What you need to do |
Copy out every line of text in the listing below without changing anything, and leave out the pictures.

Data |
☆ ☆ ☆ ☆
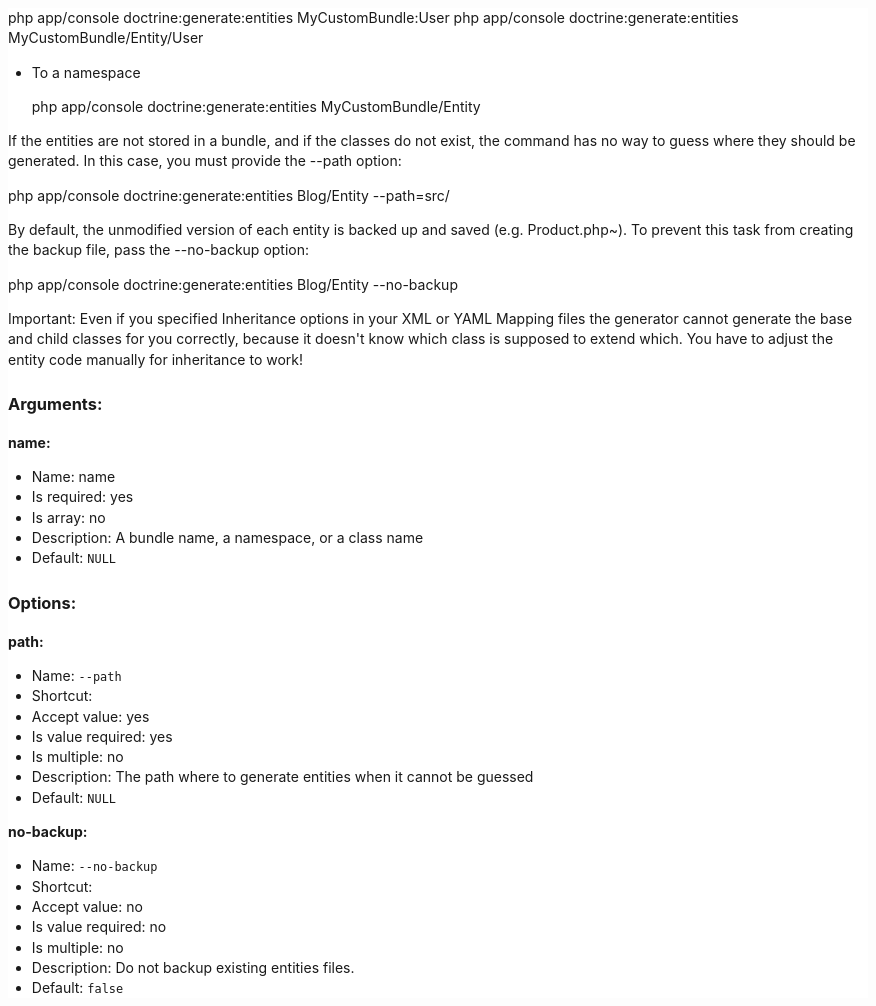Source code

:   <info>php app/console doctrine:generate:entities MyCustomBundle:User</info>
  <info>php app/console doctrine:generate:entities MyCustomBundle/Entity/User</info>

* To a namespace

  <info>php app/console doctrine:generate:entities MyCustomBundle/Entity</info>

If the entities are not stored in a bundle, and if the classes do not exist,
the command has no way to guess where they should be generated. In this case,
you must provide the <comment>--path</comment> option:

  <info>php app/console doctrine:generate:entities Blog/Entity --path=src/</info>

By default, the unmodified version of each entity is backed up and saved
(e.g. Product.php~). To prevent this task from creating the backup file,
pass the <comment>--no-backup</comment> option:

  <info>php app/console doctrine:generate:entities Blog/Entity --no-backup</info>

<error>Important:</error> Even if you specified Inheritance options in your
XML or YAML Mapping files the generator cannot generate the base and
child classes for you correctly, because it doesn't know which
class is supposed to extend which. You have to adjust the entity
code manually for inheritance to work!


### Arguments:

**name:**

* Name: name
* Is required: yes
* Is array: no
* Description: A bundle name, a namespace, or a class name
* Default: `NULL`

### Options:

**path:**

* Name: `--path`
* Shortcut: <none>
* Accept value: yes
* Is value required: yes
* Is multiple: no
* Description: The path where to generate entities when it cannot be guessed
* Default: `NULL`

**no-backup:**

* Name: `--no-backup`
* Shortcut: <none>
* Accept value: no
* Is value required: no
* Is multiple: no
* Description: Do not backup existing entities files.
* Default: `false`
☆ ☆ ☆ ☆
The completed task |
Source code

:   <info>php app/console doctrine:generate:entities MyCustomBundle:User</info>
  <info>php app/console doctrine:generate:entities MyCustomBundle/Entity/User</info>

* To a namespace

  <info>php app/console doctrine:generate:entities MyCustomBundle/Entity</info>

If the entities are not stored in a bundle, and if the classes do not exist,
the command has no way to guess where they should be generated. In this case,
you must provide the <comment>--path</comment> option:

  <info>php app/console doctrine:generate:entities Blog/Entity --path=src/</info>

By default, the unmodified version of each entity is backed up and saved
(e.g. Product.php~). To prevent this task from creating the backup file,
pass the <comment>--no-backup</comment> option:

  <info>php app/console doctrine:generate:entities Blog/Entity --no-backup</info>

<error>Important:</error> Even if you specified Inheritance options in your
XML or YAML Mapping files the generator cannot generate the base and
child classes for you correctly, because it doesn't know which
class is supposed to extend which. You have to adjust the entity
code manually for inheritance to work!


### Arguments:

**name:**

* Name: name
* Is required: yes
* Is array: no
* Description: A bundle name, a namespace, or a class name
* Default: `NULL`

### Options:

**path:**

* Name: `--path`
* Shortcut: <none>
* Accept value: yes
* Is value required: yes
* Is multiple: no
* Description: The path where to generate entities when it cannot be guessed
* Default: `NULL`

**no-backup:**

* Name: `--no-backup`
* Shortcut: <none>
* Accept value: no
* Is value required: no
* Is multiple: no
* Description: Do not backup existing entities files.
* Default: `false`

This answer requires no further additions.